- **Exercise objective**:
Below are the records; restate all of them exactly.
========================================================================
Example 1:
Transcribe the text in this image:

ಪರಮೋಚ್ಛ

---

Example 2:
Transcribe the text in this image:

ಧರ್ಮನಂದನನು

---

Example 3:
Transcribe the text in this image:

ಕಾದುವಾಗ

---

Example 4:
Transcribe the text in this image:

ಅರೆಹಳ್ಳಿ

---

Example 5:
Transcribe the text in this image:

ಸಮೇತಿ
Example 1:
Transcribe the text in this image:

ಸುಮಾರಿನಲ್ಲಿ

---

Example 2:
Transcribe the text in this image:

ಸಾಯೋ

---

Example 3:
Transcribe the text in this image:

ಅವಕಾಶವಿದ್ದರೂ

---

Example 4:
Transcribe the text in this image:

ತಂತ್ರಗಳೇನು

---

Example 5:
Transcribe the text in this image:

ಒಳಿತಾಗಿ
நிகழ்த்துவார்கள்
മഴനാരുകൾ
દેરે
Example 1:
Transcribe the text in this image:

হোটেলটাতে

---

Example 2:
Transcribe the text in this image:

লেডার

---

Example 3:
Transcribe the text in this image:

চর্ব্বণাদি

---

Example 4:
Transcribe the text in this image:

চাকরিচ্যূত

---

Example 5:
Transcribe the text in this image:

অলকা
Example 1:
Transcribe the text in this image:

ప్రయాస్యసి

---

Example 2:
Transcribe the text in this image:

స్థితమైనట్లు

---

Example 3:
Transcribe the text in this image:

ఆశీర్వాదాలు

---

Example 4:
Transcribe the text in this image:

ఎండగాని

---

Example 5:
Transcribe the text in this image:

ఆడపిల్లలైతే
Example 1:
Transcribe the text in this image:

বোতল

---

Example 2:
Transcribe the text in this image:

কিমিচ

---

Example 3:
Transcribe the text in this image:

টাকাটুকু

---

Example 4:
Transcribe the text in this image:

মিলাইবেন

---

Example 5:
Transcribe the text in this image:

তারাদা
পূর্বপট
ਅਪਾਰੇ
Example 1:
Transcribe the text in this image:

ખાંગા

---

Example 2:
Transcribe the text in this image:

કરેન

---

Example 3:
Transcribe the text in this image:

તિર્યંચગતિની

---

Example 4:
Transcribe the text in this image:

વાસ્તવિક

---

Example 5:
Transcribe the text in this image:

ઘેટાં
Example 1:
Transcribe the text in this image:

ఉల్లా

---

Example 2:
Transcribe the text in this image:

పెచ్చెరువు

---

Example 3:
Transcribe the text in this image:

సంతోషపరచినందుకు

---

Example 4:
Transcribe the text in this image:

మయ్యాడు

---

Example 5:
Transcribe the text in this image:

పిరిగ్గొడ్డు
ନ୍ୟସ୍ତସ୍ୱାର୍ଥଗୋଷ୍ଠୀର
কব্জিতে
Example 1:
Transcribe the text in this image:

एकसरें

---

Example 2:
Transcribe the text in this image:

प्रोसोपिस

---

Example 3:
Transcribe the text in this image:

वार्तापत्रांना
========================================================================
- **Answer area**:
Example 1:
Transcribe the text in this image:

ಪರಮೋಚ್ಛ

---

Example 2:
Transcribe the text in this image:

ಧರ್ಮನಂದನನು

---

Example 3:
Transcribe the text in this image:

ಕಾದುವಾಗ

---

Example 4:
Transcribe the text in this image:

ಅರೆಹಳ್ಳಿ

---

Example 5:
Transcribe the text in this image:

ಸಮೇತಿ
Example 1:
Transcribe the text in this image:

ಸುಮಾರಿನಲ್ಲಿ

---

Example 2:
Transcribe the text in this image:

ಸಾಯೋ

---

Example 3:
Transcribe the text in this image:

ಅವಕಾಶವಿದ್ದರೂ

---

Example 4:
Transcribe the text in this image:

ತಂತ್ರಗಳೇನು

---

Example 5:
Transcribe the text in this image:

ಒಳಿತಾಗಿ
நிகழ்த்துவார்கள்
മഴനാരുകൾ
દેરે
Example 1:
Transcribe the text in this image:

হোটেলটাতে

---

Example 2:
Transcribe the text in this image:

লেডার

---

Example 3:
Transcribe the text in this image:

চর্ব্বণাদি

---

Example 4:
Transcribe the text in this image:

চাকরিচ্যূত

---

Example 5:
Transcribe the text in this image:

অলকা
Example 1:
Transcribe the text in this image:

ప్రయాస్యసి

---

Example 2:
Transcribe the text in this image:

స్థితమైనట్లు

---

Example 3:
Transcribe the text in this image:

ఆశీర్వాదాలు

---

Example 4:
Transcribe the text in this image:

ఎండగాని

---

Example 5:
Transcribe the text in this image:

ఆడపిల్లలైతే
Example 1:
Transcribe the text in this image:

বোতল

---

Example 2:
Transcribe the text in this image:

কিমিচ

---

Example 3:
Transcribe the text in this image:

টাকাটুকু

---

Example 4:
Transcribe the text in this image:

মিলাইবেন

---

Example 5:
Transcribe the text in this image:

তারাদা
পূর্বপট
ਅਪਾਰੇ
Example 1:
Transcribe the text in this image:

ખાંગા

---

Example 2:
Transcribe the text in this image:

કરેન

---

Example 3:
Transcribe the text in this image:

તિર્યંચગતિની

---

Example 4:
Transcribe the text in this image:

વાસ્તવિક

---

Example 5:
Transcribe the text in this image:

ઘેટાં
Example 1:
Transcribe the text in this image:

ఉల్లా

---

Example 2:
Transcribe the text in this image:

పెచ్చెరువు

---

Example 3:
Transcribe the text in this image:

సంతోషపరచినందుకు

---

Example 4:
Transcribe the text in this image:

మయ్యాడు

---

Example 5:
Transcribe the text in this image:

పిరిగ్గొడ్డు
ନ୍ୟସ୍ତସ୍ୱାର୍ଥଗୋଷ୍ଠୀର
কব্জিতে
Example 1:
Transcribe the text in this image:

एकसरें

---

Example 2:
Transcribe the text in this image:

प्रोसोपिस

---

Example 3:
Transcribe the text in this image:

वार्तापत्रांना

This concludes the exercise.